Let’s meditate a little more on the danger of unholy hatred towards heretics. I believe that the parable of the Good Samaritan was not merely intended as a good example of how we are to relate to one’s another, but was a rebuke to the Pharisees who fancied themselves as orthodox and prided themselves in this supposed orthodoxy. They were certainly not orthodox, as Jesus points out, since they added their manmade traditions to scripture and sought to justify themselves according to works of the Law, but Jesus, in his preaching, convicts us by cutting us to the heart and getting at our idols.
Like most of Jesus’ most important teachings, I believe the parable of the Good Samaritan is both misunderstood by liberals and conservatives, and is intended to be a scandal to them both. Contra liberals, Jesus is not rebuking the Pharisees for an inordinate concern with orthodoxy by telling the story of a Samaritan heretic whose good intention indicated that he was a member of the Kingdom of God despite his incorrect doctrine. Jesus certainly cared a great deal about doctrine, rebuking the Pharisees for adding to scripture and the Sadducees for taking away from scripture.

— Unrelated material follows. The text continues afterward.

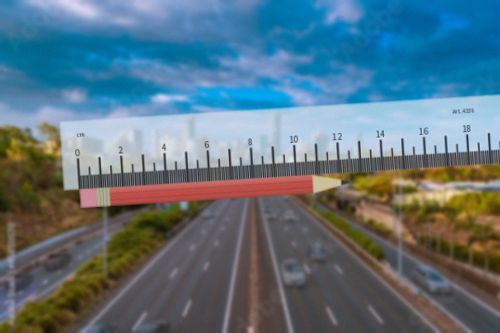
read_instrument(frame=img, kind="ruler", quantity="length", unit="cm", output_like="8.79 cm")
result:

Jesus had no tolerance for heretical bibliology and would not have tolerated the doctrine of the Samaritans any more than he did the Sadducees or the Pharisees. What we ought to take away from this is that this is quite a scathing rebuke against the Pharisees who prided themselves on what they believed to be orthodoxy and yet had no practice to show for it. They were not orthodox, as we have said. But their idolatry was orthodoxy. Wemust keep in mind that what makes idolatry so seductive and difficult to combat is precisely that an idol is oftentimes something inherently good that we abuse. Orthodoxy is not bad. On the contrary, it is one of the most important things in all the world. But it is possible to pervert the function of orthodoxy such that we see it as the only important thing, and practice as irrelevant. We must not think that Christianity is nothing but the construction of adequate mental models for our doctrines and syllogisms for our arguments.
I believe what we ought to take away from the parable is that a preoccupation with orthodoxy at the expense of orthopraxy makes us practical heretics because it shows that we do not really believe what we preach. Practice indicates what a person really believes. Yes, monergistic Christianity is alone orthodox Christianity but if it does not result in practce, in this case, loving one’s neighbor as oneself, then it shows that we do not really believe what we say and are no less heretics than Mormons or Roman Catholics.

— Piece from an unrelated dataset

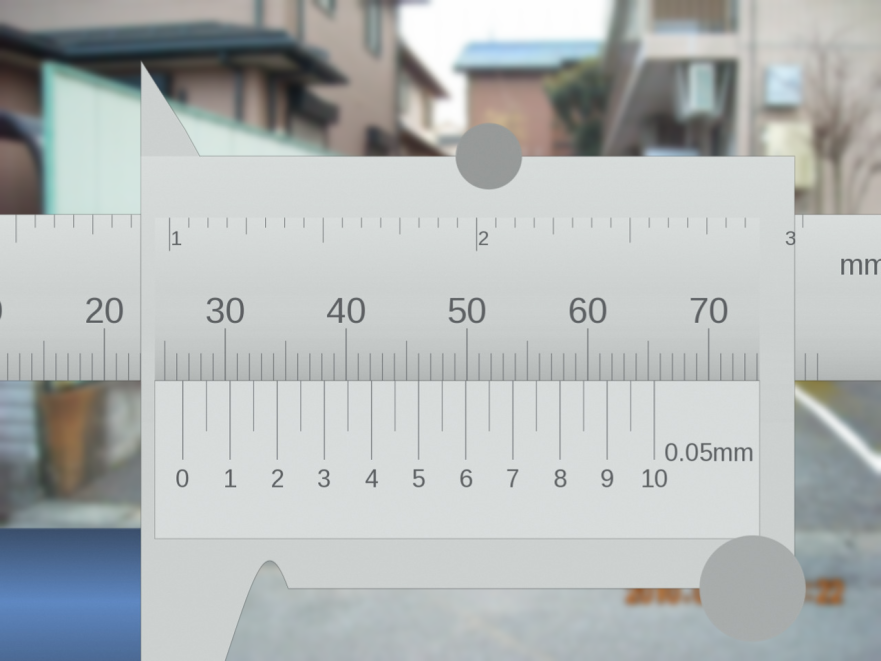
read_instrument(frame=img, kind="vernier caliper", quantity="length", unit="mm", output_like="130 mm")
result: 26.5 mm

Indeed, one could take the parable of the Good Samaritan and transpose it to the modern day and turn it into something like the parable of the good Mormon or of the good Roman Catholic. What a thing to tell to an audience of Calvinists. The point would not be that the Mormon or the Roman Catholic has demonstrated that he is a member of the Kingdom of God because of his orthopraxy and that his unorthodoxy does not matter or that he is not excluded in spite of this unorthodoxy.
We must be very clear that doctrine is of deadly importance. I can guarantee that unless my interlocutor is a conservative, Presbyterian covenantal Calvinist, I will offend said person deeply at some point in our friendship by my intolerance of their errant doctrine. I may also do so unlovingly, but my point is precisely that if I do so unlovingly, I sin grievously and defame the name of the orthodox doctrine I love and turn others away from it when I would have the world embrace it. We ought to do the one, believing correct doctrine, without neglecting the other, loving one’s neighbor as oneself.

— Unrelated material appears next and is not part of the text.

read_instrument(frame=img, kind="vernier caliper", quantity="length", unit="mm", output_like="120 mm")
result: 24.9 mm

I hate Mormonism and Roman Catholicism very passionately. I have sometimes, probably more often than not, been more fleshly than godly in my expression of my hatred for these things. I must love my Mormon neighbor and my Roman Catholic neighbor as I am already loving myself. We must once again make sure that our anger is not motivated by pride at having correct doctrine, fancifying ourselves as intelligent because our doctrine is good and the other stupid because his doctrine is not, that our opposition to the heretics does not find its expression in a spirit of revenge resulting from having been hurt in the past, and so on.